What to produce:
From the listing below, pull out all lines with "format" in them.

-*-*-

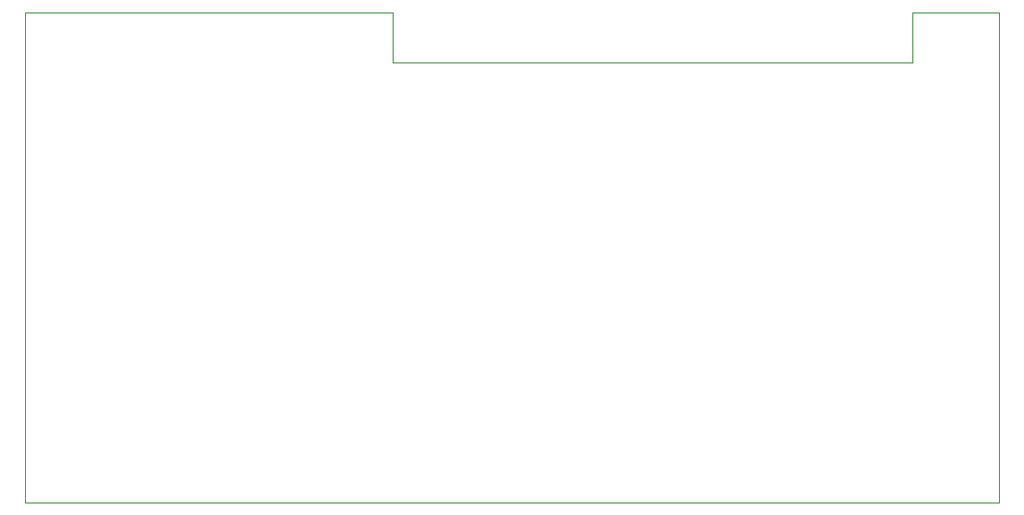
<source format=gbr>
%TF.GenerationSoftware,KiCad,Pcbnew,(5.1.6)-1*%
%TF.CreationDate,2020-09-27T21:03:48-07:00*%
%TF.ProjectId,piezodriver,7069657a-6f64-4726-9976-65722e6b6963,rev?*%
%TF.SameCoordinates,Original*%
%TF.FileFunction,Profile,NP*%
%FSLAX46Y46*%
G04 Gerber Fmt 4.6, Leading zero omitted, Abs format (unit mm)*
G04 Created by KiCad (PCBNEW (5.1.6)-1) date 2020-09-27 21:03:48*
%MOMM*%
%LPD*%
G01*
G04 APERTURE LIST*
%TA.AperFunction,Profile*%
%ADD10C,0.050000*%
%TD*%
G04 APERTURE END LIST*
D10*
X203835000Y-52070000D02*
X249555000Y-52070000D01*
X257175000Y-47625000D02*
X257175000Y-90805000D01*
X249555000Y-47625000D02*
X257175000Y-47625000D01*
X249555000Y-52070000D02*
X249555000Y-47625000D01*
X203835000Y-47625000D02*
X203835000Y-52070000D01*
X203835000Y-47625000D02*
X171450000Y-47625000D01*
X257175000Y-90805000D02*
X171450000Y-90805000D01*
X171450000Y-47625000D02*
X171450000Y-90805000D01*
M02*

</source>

-*-*-

Finished task:
<source format=gbr>
G04 Gerber Fmt 4.6, Leading zero omitted, Abs format (unit mm)*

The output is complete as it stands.